According to the OPCW, 57,740 metric tons, or 81.1 percent, of the world's declared stockpile of chemical agents have been verifiably destroyed. Albania, India and "a third country" — believed to be South Korea — have completed the destruction of their declared stockpiles.
An OPCW report this year said the United States had destroyed about 90 percent of its stockpile of the weapons, Russia had destroyed 70 percent and Libya 51 percent.
Nations not belonging to the OPCW include North Korea, Angola, Egypt and South Sudan. Israel and Myanmar have signed but not ratified the convention.

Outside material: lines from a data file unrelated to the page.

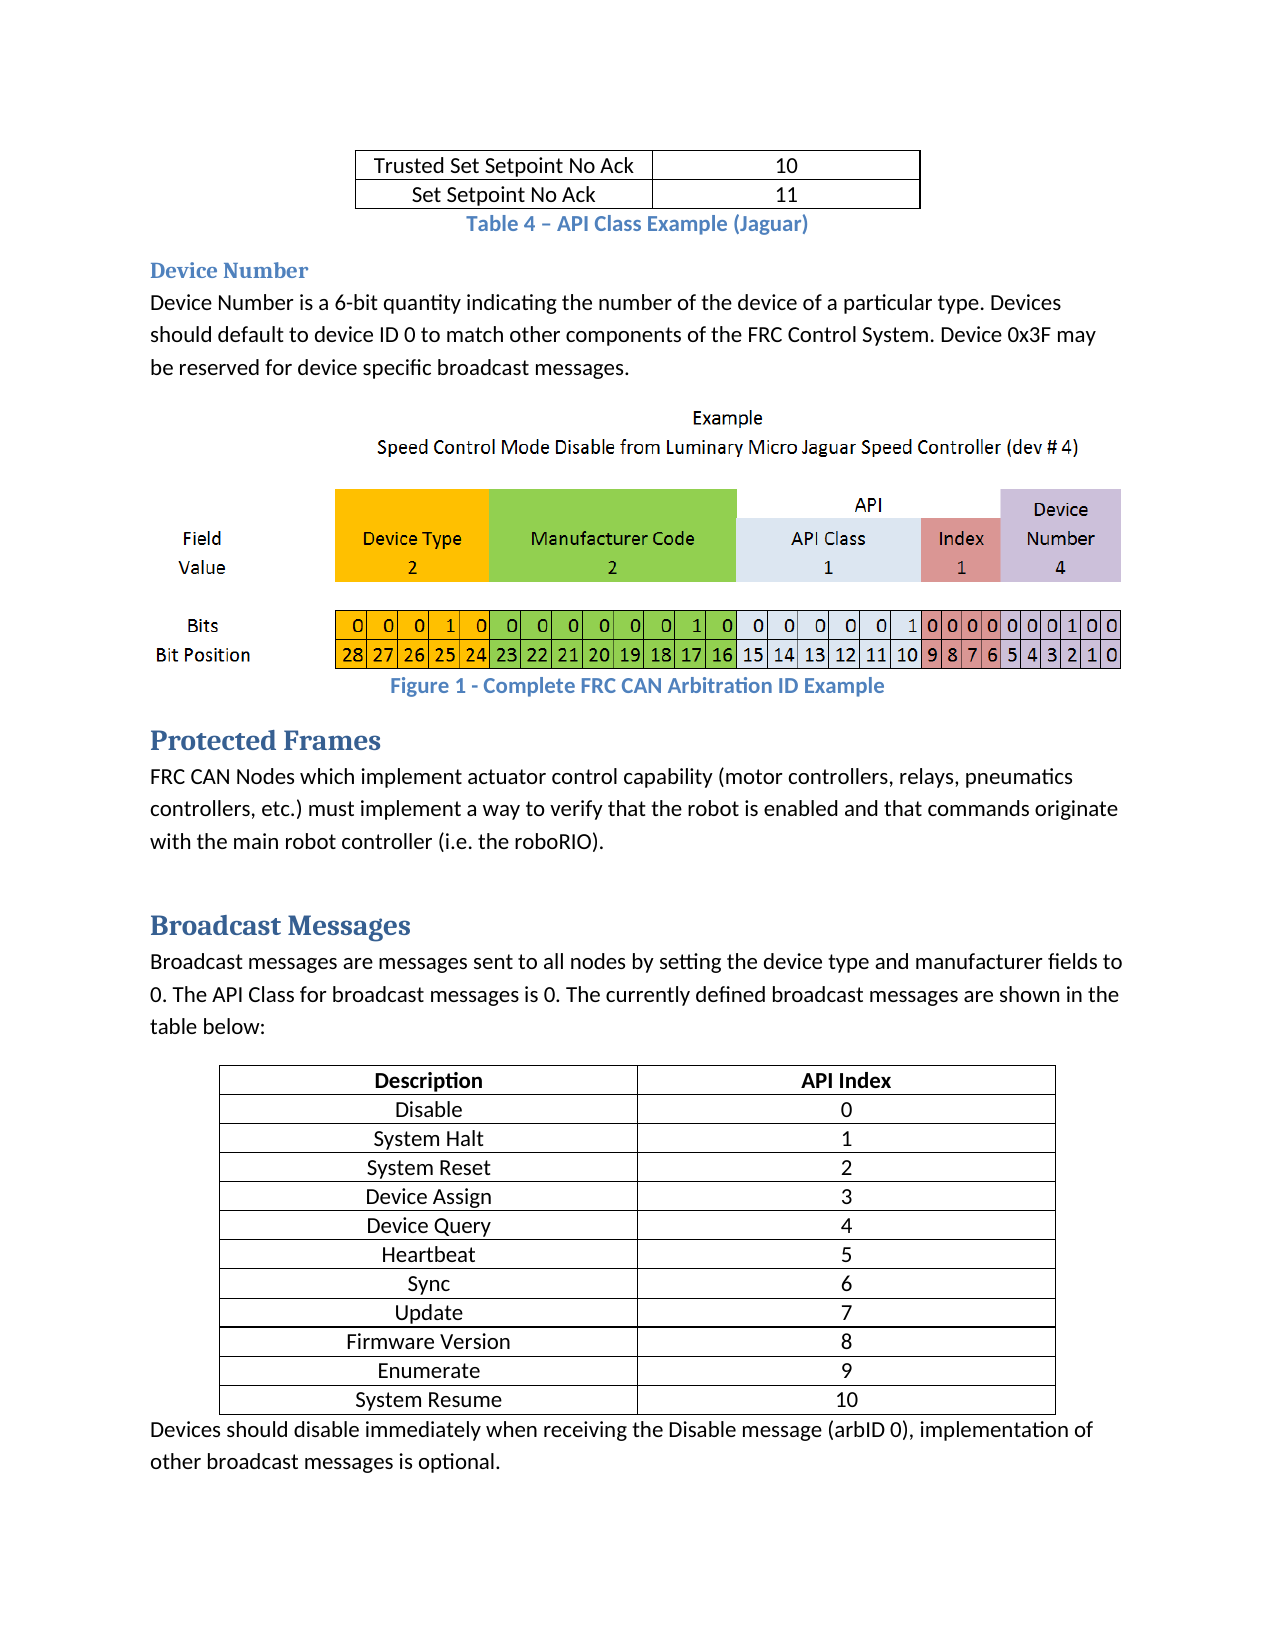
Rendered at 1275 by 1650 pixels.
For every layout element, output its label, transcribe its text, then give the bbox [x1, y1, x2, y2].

table_cell Set Setpoint No Ack [356, 180, 652, 208]
table_header Description [220, 1066, 637, 1094]
table_cell Trusted Set Setpoint No Ack [356, 151, 652, 179]
table_cell System Resume [220, 1386, 637, 1414]
table_cell 5 [638, 1240, 1055, 1268]
table_cell 3 [638, 1182, 1055, 1210]
table_header API Index [638, 1066, 1055, 1094]
text Broadcast messages are messages sent to all nodes by setting the device type and manufacturer fields to 0. The API Class for broadcast messages is 0. The currently defined broadcast messages are shown in the table below: [150, 947, 1125, 1040]
table_cell Heartbeat [220, 1240, 637, 1268]
table_cell 10 [638, 1386, 1055, 1414]
text Figure 1 - Complete FRC CAN Arbitration ID Example [150, 671, 1125, 699]
text FRC CAN Nodes which implement actuator control capability (motor controllers, relays, pneumatics controllers, etc.) must implement a way to verify that the robot is enabled and that commands originate with the main robot controller (i.e. the roboRIO). [150, 762, 1125, 855]
table_cell Device Assign [220, 1182, 637, 1210]
table_cell Enumerate [220, 1357, 637, 1384]
subtitle Broadcast Messages [150, 909, 1125, 942]
table_cell Device Query [220, 1211, 637, 1239]
table_cell System Reset [220, 1153, 637, 1181]
table_cell 10 [653, 151, 919, 179]
subtitle Device Number [150, 258, 1125, 284]
table_cell 11 [653, 180, 919, 208]
table_cell System Halt [220, 1124, 637, 1152]
table_cell Update [220, 1299, 637, 1326]
table_cell 7 [638, 1299, 1055, 1326]
subtitle Protected Frames [150, 724, 1125, 757]
table_cell Firmware Version [220, 1328, 637, 1356]
table_cell 1 [638, 1124, 1055, 1152]
text Device Number is a 6-bit quantity indicating the number of the device of a particular type. Devices should default to device ID 0 to match other components of the FRC Control System. Device 0x3F may be reserved for device specific broadcast messages. [150, 288, 1125, 381]
table_cell Disable [220, 1095, 637, 1123]
table_cell Sync [220, 1269, 637, 1297]
table_cell 9 [638, 1357, 1055, 1384]
text Devices should disable immediately when receiving the Disable message (arbID 0), implementation of other broadcast messages is optional. [150, 1415, 1125, 1475]
picture [150, 405, 1125, 671]
table_cell 0 [638, 1095, 1055, 1123]
table_cell 8 [638, 1328, 1055, 1356]
table_cell 6 [638, 1269, 1055, 1297]
text Table 3 – API Class Example (Jaguar) [150, 209, 1125, 237]
table_cell 2 [638, 1153, 1055, 1181]
table_cell 4 [638, 1211, 1055, 1239]
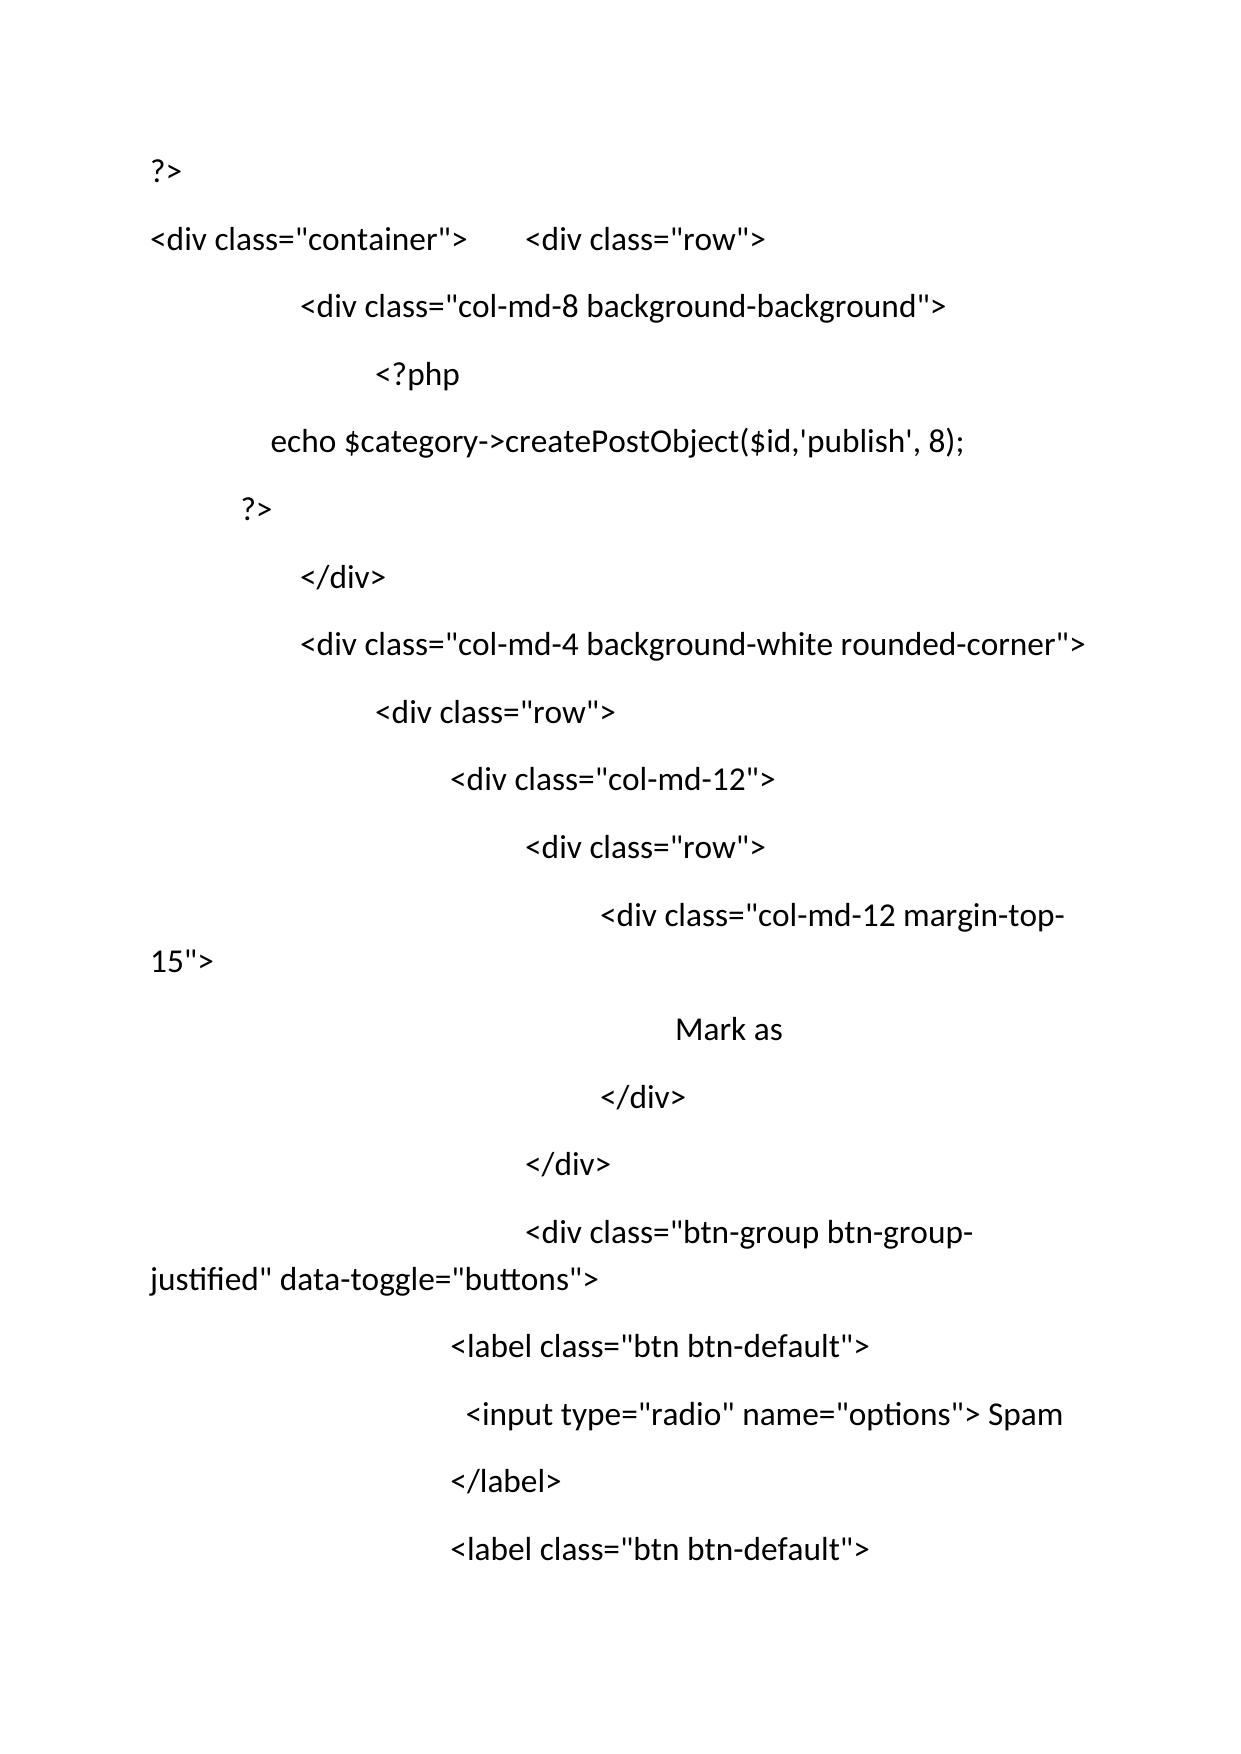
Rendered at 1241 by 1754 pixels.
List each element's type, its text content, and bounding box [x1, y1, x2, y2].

The OPCW did not figure prominently in this year's Nobel speculation, which focused mostly on Malala Yousafzai, the 16-year-old Pakistani girl who was shot in the head by the Taliban last October for advocating education for girls.
"She is an outstanding woman and I think she has a bright future and she will probably be a nominee next year or the year after that," Jagland, the committee chairman, told The Associated Press. He declined to comment on whether she had been considered for this year's award.
The European Union won the 2012 Nobel Peace Prize for uniting a continent ravaged by two world wars and divided by the Cold War.
Established by Swedish industrialist Alfred Nobel, the Nobel Prizes have been handed out since 1901. The 2013 winners in medicine, physics, chemistry and literature were announced earlier this week and the Nobel economics award will be announced on Monday.